(…) В пустыне я понял силу неожиданных красок: днем – бледное небо и бледные измятые пески, больше ничего; вечером – великий закат спускается с неба в голубых, лиловых, оранжевых, красных, зеленых, синих полосах, они переливаются, живут, пылая внезапно; от этой легкой бесконечности всех цветов и оттенков нельзя оторвать воспаленных глаз.
Я возвращался из пустыни в оазис, полный горячих воспоминаний. В полуденный зной, когда и куры в своих тенистых ямках дышали, раскрыв клюв, я – голый – садился в угол своей фанерной комнаты и, заливаясь потом, писал обо всем, чем поразила меня пустыня.
Я писал и в походных палатках, лежа на животе, когда дул свирепый «афганец» и заветренный песок засыпал мои листы, и в глинобитных кибитках у звонких арыков или тихих колодцев, на коврах и пыльных кошмах, рядом со спящими пастухами, исследователями, строителями, заготовителями. Я был переполнен суровой, отчетливой жизнью – своей, своих товарищей по опасностям и труду, своей страны».
О том, что присуще его рассказам в полной мере – образности и краткости – Козин рассуждает так: «Эстетическая энергия образа зависит от реализма воображения, то есть от полноты, противоречивости, убедительности сочетаний, слагающих строение, единство образа. Чем противоречивее образ (…), тем образ жизненнее. (…) Потеря образа – великая потеря: она влечет за собой утрату эстетически деятельной, действующей в смене поколений, энергии образа, утрату народности.
Народ лаконичен в своих образных суждениях, сказках, былинах, летописях. Труд новеллиста обязывал меня быть кратким. Меня всегда радовало трудное сочетание точности и краткости. Новее сущее должно развиваться, дабы не отмереть. Возможности свободного развития искусства слова безграничны. Древний лаконизм прекрасен, но человечество жаждет обогащения и обновления прекрасного. Возникает новизна краткости, уплотненности – неолаконизм».
И Владимир Романович приводит пример того, как он учился краткости: «Всю осень 1932 года я писал большой рассказ «Кресло директора». Рассказ волновался, то вздымаясь, то опадая. Мальчишеские восторги сменялись мужицкой яростью, матросскими угрозами по своему собственному адресу. (…) Множество привычных слов не звенело, не строилось литыми строками, не было убедительным, все бывшие слова я выталкивал, выгонял, как лодырей, жадно выбрасывал.

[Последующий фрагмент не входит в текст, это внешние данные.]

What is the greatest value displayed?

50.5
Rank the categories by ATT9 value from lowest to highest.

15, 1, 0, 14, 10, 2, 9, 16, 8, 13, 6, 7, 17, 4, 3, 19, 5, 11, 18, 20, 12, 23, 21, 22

(…) Большой рассказ «Кресло директора» сжался до короткого рассказа; потом я отселекционировал четыре страницы; затем я отобрал и подобрал одну; наконец, от рассказа осталось лишь название. Я был доволен.
Я очень ценил и ценю постоянство страсти. И я знал силу сдержанной страсти. Поэтому я прежде всего начал учиться оценивать то, что я пишу. Я оценивал мною написанное беспощадно!»
Самарская степь, девятнадцатый год, чалый вор и Вильям Шекспир
Не было керосину, спичек, соли, тканей, бумаги, книг. Твердые страницы Библии и жития святых превращались в козьи ножки для саратовской махорки и листового табака. На конном дворе неугасимым жаром тлела кучка кизяков: со священной заботливостью мы поддерживали древний огонь.
Когда зима окрепла и дороги легли через белую гладкую степь, на веселой тройке, с певучим покриком и посвистом, я лихо отвез заведующего экономией в Пугачов, по делам: служба всегда служба, планового хозяйства тогда не было, но отчеты требовались, балансы сводились.
Сестра заведующего Анфиса, молодая учительница, нежной свежести, сочной русской красоты, дала мне три толстые незабываемые книги.
Дала и сказала:
– Читайте, развивайтесь. Когда устанете развиваться, можете вспомнить меня!
Благодарный, я промчал Анфису через город на полукровной тройке. За городом открылось великое спокойствие предвечерней степи. Двадцать или сорок раз я поцеловал свою учительницу в лукавые губы, – тогда ее жадные глаза задумались, стали властно-покорными, и она начала меня целовать, неумело, ненасытно.
Тройка, степная тройка, куда летишь, красивая? Закат обозначился горячей чертой, мы неслись к закатному солнцу, и я вдруг осадил тройку: все равно и степь молчала; девушка, запрокинувшись, смотрела в небо, теплыми ладонями лаская мое лицо. Я был готов на счастье и глупость, но коренник встрепенулся, колокольчик звякнул на лаковой расписной дуге, и Анфиса произнесла отчетливо, хозяйски:
– Домой!
Я послушался, дурак.
На другое утро я вернулся в Адеркасовскую экономию, и толстые книги завладели моим сердцем.